In how many lines of the data does the word "носить" appear? Give the number by itself.
─── LISTED RECORDS ───
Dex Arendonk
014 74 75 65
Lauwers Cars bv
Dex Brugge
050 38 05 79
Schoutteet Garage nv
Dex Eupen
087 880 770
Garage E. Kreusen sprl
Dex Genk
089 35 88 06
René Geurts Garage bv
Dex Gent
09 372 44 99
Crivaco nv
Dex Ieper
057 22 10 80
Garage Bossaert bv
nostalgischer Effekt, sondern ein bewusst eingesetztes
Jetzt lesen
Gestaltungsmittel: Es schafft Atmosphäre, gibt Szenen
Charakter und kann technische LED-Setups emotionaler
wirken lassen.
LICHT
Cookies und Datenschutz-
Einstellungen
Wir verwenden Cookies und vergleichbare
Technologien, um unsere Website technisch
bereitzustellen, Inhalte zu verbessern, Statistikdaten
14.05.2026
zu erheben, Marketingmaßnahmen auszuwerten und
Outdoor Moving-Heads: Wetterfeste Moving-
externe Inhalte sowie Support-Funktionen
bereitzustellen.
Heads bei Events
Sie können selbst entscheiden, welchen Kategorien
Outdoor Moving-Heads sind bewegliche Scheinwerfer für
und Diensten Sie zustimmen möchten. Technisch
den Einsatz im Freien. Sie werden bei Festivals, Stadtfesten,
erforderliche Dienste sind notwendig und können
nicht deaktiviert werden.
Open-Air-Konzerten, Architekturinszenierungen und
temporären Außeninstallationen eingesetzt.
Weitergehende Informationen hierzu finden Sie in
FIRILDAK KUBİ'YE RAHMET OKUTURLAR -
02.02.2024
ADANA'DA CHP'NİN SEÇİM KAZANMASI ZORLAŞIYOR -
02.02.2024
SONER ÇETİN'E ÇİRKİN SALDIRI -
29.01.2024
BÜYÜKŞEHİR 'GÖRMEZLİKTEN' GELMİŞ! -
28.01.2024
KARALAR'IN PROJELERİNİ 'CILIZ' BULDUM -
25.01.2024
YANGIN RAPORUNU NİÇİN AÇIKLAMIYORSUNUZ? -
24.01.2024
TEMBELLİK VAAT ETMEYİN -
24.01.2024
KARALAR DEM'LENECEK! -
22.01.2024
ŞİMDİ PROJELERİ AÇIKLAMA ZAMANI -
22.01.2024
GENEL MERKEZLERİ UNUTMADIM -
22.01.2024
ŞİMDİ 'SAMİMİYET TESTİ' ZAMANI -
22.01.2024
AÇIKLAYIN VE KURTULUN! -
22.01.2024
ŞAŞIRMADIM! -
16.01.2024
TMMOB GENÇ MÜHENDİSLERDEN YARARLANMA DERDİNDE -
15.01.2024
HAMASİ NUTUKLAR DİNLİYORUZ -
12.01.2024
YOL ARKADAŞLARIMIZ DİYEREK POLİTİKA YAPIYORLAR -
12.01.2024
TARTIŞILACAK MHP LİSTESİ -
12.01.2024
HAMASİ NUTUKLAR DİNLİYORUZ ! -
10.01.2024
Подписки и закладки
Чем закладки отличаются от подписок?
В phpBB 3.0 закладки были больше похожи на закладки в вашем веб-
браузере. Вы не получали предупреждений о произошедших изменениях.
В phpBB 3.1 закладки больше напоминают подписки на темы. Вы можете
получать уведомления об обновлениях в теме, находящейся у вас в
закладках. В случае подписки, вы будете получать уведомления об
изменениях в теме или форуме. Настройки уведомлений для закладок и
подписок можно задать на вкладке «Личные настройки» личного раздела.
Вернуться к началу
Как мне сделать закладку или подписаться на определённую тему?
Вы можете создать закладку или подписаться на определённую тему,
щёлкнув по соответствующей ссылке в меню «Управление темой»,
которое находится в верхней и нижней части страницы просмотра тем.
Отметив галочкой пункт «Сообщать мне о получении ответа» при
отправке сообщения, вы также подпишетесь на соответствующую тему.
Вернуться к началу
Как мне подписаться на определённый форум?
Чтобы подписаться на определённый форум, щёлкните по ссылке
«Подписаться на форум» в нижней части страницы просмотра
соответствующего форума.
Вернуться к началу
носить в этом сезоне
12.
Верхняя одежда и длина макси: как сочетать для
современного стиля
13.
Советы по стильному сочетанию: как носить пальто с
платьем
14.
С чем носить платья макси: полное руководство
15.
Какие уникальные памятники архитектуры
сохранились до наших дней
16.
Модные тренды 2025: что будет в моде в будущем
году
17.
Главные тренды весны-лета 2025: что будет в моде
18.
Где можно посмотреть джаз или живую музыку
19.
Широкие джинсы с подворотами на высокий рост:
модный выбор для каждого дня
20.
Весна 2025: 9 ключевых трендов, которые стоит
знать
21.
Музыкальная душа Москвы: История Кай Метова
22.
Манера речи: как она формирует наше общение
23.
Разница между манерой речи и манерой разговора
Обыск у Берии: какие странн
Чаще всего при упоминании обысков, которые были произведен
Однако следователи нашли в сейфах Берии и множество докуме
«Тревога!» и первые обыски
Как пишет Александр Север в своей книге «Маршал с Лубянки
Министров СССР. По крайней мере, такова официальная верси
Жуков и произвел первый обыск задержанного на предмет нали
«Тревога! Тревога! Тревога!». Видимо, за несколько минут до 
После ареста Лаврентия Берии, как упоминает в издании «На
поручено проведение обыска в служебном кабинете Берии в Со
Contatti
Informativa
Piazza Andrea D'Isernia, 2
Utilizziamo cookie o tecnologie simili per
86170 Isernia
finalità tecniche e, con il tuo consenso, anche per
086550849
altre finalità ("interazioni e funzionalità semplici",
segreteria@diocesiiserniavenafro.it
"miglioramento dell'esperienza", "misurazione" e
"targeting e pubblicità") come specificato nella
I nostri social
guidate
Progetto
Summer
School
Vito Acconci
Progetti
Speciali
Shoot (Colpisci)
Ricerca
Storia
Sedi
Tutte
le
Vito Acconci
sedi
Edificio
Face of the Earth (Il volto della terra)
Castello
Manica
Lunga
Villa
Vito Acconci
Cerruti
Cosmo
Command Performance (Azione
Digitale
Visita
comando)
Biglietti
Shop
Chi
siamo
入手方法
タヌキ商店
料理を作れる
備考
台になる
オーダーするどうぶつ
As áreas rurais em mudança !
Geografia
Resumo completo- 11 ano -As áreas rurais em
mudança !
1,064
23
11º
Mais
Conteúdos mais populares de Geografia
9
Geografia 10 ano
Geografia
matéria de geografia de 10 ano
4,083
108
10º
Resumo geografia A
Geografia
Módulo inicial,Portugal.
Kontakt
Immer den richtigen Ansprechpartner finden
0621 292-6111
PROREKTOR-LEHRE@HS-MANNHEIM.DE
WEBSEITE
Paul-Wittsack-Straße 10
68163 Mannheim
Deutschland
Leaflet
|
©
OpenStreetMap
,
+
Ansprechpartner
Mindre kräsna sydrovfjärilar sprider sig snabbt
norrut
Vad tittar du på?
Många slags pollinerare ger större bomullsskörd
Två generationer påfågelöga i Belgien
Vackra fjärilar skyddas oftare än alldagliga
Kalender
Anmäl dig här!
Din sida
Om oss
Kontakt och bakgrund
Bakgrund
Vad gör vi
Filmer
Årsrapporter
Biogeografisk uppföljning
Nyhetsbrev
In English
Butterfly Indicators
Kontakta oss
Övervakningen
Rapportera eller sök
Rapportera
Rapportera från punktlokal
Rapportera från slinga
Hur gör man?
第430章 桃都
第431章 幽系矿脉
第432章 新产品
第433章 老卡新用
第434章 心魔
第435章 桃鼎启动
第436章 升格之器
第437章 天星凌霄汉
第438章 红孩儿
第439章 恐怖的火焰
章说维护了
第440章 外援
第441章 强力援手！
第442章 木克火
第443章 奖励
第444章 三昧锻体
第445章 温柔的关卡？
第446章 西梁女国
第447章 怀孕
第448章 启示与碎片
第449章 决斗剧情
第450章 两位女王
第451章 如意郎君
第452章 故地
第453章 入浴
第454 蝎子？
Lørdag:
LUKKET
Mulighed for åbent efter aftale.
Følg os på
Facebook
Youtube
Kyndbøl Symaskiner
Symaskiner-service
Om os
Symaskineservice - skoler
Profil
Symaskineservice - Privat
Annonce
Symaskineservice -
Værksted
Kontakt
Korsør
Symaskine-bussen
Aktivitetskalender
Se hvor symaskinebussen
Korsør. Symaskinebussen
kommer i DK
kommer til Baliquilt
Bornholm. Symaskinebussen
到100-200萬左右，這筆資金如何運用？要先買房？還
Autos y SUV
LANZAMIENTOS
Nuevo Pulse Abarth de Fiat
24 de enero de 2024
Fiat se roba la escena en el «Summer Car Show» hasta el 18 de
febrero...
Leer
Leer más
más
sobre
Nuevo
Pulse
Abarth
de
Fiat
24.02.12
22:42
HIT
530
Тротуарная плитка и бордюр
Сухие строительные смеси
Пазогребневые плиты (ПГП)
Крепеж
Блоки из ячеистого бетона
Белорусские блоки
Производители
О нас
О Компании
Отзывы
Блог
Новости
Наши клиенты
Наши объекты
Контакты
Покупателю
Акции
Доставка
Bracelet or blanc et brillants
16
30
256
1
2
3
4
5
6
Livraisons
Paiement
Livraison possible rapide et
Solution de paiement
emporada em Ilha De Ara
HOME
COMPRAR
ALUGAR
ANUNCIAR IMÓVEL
───
§ SOLUTION
3